# John Deere 6400 tractor



## mtarrant (Aug 10, 2009)

I have been looking at buying a 6400 or 6300, but seems like a lot of the guys that I am talking to have spent some money keeping them going.
These are less than 4000 hour tractors with $5000 spent on Tranny work or $4000 redoing the brakes.
Is this common?
I have always like the German built JDs, thought they were hard to beat.


----------



## Wyoming (Dec 23, 2010)

I don't know about everyone else, but I have a 6400 with 8,000 hrs and have never put anything but fluids and filters into it. Ours has been great.


----------



## mtarrant (Aug 10, 2009)

Wyoming said:


> I don't know about everyone else, but I have a 6400 with 8,000 hrs and have never put anything but fluids and filters into it. Ours has been great.
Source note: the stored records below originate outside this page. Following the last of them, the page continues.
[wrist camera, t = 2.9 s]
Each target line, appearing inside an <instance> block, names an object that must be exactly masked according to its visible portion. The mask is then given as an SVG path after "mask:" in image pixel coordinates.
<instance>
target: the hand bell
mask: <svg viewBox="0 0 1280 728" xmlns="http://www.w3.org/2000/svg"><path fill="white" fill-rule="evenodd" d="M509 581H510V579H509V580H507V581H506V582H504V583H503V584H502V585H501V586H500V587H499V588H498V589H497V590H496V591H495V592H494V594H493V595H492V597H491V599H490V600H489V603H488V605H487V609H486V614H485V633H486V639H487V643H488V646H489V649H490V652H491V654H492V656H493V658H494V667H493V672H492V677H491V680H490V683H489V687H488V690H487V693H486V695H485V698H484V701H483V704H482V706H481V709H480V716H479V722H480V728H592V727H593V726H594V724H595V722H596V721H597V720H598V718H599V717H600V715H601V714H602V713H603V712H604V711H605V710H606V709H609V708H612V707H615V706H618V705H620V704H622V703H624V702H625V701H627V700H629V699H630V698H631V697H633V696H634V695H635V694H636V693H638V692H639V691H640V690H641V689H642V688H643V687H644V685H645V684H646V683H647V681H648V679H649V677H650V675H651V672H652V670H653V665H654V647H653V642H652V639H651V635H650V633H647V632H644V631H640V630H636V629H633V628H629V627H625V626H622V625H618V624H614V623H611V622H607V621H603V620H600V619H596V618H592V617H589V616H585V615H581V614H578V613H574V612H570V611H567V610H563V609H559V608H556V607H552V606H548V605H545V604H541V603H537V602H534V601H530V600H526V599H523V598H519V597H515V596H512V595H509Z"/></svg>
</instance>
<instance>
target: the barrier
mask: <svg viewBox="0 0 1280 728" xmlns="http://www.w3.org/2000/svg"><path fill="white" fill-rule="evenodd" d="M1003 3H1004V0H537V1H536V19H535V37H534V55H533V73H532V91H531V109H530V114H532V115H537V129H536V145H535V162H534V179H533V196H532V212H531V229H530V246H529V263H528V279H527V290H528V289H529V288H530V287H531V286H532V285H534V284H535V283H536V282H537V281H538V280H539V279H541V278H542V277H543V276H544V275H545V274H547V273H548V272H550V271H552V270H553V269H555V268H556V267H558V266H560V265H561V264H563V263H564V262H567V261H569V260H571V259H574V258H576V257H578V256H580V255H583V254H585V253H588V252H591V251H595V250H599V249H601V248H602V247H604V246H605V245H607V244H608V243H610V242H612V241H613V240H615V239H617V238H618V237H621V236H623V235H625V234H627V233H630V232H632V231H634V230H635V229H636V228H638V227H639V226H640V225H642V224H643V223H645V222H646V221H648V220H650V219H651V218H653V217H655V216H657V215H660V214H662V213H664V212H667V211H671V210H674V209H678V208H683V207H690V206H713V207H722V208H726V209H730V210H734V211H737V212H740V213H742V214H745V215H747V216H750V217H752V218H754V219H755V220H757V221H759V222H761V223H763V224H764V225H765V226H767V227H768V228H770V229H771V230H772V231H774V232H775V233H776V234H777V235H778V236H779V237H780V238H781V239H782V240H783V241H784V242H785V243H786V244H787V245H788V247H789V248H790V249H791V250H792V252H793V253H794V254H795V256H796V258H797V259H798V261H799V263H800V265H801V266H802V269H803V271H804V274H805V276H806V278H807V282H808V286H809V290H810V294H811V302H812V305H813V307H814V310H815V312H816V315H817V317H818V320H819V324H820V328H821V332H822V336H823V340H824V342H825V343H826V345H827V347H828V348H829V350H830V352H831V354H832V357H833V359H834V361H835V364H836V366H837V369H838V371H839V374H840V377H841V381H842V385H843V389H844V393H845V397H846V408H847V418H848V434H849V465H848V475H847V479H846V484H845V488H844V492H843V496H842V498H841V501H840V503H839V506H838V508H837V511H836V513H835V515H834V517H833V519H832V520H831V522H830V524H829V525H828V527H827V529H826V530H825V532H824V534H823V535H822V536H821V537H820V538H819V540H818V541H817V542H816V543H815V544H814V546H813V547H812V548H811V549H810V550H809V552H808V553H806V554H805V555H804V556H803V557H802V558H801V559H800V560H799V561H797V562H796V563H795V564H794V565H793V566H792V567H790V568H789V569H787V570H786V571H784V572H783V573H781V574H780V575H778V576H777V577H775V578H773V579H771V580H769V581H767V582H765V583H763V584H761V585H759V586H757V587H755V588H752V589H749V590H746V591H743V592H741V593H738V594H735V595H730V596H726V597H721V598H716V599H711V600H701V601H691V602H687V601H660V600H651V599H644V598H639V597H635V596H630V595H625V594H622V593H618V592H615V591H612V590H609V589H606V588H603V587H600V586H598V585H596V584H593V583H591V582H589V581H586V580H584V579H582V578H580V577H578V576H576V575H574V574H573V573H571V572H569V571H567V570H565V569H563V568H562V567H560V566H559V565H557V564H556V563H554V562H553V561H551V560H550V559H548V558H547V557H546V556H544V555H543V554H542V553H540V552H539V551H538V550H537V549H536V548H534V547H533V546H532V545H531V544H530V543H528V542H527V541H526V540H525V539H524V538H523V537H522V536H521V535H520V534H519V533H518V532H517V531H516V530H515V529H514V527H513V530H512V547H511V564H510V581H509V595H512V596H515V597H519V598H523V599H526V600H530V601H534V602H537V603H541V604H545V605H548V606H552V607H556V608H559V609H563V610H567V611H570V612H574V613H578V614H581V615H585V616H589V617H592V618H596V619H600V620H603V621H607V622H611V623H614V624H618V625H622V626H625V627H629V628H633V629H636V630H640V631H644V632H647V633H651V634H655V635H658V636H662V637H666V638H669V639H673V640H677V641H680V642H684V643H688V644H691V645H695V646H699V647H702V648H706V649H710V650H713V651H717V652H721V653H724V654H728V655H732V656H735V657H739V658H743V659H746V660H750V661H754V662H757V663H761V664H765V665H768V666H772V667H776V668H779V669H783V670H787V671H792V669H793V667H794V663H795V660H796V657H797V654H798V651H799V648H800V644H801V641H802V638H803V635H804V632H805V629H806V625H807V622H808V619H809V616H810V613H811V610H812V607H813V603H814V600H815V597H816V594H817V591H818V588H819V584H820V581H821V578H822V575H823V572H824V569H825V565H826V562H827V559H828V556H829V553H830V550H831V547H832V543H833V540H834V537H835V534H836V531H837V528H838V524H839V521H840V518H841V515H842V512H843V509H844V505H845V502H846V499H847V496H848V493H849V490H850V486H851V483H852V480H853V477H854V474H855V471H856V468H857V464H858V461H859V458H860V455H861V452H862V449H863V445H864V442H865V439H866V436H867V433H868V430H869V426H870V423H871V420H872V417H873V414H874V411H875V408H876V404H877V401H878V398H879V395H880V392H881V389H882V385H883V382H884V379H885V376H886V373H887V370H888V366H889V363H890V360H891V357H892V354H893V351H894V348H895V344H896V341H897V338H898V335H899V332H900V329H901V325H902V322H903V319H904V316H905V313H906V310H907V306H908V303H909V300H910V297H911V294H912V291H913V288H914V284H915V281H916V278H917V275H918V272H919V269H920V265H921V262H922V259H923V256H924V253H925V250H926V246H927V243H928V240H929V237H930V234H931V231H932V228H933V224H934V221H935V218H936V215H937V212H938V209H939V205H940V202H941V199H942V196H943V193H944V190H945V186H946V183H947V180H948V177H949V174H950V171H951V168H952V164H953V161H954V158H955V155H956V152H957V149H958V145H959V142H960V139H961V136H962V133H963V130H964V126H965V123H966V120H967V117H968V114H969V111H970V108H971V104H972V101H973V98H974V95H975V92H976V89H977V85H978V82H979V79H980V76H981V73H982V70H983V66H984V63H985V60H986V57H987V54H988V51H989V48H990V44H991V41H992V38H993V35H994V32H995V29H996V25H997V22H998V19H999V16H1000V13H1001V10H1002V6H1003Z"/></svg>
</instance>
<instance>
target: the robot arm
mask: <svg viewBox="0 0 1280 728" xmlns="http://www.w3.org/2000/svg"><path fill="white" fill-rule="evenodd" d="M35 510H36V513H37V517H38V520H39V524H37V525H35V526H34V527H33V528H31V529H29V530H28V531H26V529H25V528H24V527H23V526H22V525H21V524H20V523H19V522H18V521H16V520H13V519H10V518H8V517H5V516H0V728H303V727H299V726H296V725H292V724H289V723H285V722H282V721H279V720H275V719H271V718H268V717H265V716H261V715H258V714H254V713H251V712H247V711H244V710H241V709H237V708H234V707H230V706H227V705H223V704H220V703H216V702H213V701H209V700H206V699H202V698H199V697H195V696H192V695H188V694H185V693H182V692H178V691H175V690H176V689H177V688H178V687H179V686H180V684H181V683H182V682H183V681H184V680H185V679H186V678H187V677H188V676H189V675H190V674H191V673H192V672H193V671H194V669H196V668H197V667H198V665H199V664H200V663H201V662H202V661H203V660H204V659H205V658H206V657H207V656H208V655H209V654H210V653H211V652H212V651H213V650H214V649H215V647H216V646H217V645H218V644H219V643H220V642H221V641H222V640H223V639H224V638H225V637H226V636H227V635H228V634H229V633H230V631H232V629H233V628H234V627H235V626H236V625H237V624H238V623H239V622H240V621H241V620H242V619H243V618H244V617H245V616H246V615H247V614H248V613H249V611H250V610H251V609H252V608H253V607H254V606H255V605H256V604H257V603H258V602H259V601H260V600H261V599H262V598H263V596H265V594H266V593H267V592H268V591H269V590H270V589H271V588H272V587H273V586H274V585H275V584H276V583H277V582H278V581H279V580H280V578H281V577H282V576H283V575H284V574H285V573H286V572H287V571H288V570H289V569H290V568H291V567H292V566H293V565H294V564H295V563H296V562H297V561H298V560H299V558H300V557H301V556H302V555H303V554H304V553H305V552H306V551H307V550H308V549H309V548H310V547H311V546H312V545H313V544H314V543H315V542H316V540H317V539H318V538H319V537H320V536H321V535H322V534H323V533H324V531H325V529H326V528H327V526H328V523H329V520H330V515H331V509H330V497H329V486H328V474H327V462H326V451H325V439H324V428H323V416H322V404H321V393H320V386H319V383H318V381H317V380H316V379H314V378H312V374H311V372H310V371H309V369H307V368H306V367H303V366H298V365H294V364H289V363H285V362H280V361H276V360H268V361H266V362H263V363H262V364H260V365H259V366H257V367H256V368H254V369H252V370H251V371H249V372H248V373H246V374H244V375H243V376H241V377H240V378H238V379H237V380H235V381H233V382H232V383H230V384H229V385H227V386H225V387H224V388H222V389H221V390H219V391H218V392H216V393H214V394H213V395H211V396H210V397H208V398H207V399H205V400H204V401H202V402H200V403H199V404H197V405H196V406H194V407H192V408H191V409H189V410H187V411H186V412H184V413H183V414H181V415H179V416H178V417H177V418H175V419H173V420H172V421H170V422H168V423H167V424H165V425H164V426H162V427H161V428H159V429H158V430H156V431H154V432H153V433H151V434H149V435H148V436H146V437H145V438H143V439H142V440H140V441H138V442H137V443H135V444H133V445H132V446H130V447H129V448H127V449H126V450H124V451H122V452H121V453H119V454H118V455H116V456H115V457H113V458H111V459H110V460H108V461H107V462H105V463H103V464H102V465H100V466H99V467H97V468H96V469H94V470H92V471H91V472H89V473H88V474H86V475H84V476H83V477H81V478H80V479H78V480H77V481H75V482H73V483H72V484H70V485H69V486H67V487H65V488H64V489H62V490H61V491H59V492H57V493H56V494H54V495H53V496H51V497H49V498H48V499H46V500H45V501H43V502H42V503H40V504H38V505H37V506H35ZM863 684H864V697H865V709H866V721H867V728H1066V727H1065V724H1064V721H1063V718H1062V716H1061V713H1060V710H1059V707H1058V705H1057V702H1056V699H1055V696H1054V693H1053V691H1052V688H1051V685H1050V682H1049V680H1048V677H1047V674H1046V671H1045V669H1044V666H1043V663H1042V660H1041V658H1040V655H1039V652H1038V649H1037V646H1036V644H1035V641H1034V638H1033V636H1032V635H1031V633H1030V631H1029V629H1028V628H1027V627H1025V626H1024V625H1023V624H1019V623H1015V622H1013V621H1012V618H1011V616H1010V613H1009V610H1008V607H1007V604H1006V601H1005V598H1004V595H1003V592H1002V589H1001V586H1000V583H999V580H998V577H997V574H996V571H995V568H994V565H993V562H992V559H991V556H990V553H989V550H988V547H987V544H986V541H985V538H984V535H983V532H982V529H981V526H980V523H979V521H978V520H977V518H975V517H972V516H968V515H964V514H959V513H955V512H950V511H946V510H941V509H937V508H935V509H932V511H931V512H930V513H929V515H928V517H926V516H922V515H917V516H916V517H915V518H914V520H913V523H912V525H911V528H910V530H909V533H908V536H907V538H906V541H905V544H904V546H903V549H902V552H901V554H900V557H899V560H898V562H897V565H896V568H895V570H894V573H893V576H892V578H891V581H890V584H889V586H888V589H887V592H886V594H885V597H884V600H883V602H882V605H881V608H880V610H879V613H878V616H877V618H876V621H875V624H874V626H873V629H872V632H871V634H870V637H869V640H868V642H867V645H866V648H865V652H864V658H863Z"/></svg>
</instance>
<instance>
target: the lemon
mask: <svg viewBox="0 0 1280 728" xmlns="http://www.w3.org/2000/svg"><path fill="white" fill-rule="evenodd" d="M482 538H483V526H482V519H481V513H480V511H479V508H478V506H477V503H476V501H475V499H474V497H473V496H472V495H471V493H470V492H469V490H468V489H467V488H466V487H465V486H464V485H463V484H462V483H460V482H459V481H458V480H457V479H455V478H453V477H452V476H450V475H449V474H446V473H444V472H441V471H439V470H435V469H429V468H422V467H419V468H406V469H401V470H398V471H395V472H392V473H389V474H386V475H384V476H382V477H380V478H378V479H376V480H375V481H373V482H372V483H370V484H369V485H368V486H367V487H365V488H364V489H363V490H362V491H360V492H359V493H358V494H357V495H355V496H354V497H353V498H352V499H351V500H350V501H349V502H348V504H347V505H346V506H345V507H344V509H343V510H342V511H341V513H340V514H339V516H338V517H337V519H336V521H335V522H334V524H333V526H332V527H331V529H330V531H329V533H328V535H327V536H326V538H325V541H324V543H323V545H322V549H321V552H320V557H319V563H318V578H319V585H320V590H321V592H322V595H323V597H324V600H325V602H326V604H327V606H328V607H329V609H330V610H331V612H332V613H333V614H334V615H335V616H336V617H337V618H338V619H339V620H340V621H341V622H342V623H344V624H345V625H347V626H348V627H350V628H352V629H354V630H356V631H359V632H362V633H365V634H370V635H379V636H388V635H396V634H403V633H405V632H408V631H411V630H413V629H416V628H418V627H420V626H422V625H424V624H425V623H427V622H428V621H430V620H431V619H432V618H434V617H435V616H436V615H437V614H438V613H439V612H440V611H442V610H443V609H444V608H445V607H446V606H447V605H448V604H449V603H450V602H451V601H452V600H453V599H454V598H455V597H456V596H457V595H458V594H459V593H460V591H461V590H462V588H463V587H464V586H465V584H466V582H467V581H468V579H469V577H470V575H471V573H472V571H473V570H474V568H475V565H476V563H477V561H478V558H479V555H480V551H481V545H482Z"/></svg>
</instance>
Thanks, thats good to hear!!!


----------



## Toyes Hill Angus (Dec 21, 2010)

If possible you should consider the 10 seriies over the 00 series. They are a little bit newer and they have the updates in the tranny that used to be fairly problematic fot some people... also more exprnsive


----------



## gman1772 (Mar 20, 2010)

My neighbors have a FWA 6400 with a loader and run the heck out of it. I know they bought it lightly used and have put several thousand hours on it pulling a JD hydro rake and a Sitrex 14 wheel rake as well as doing all the loading of 5X6 bales with it. Never heard of a complaint from them over it. I'm pretty sure I saw them pull a JD568 baler with it on occasion a few times as well.


----------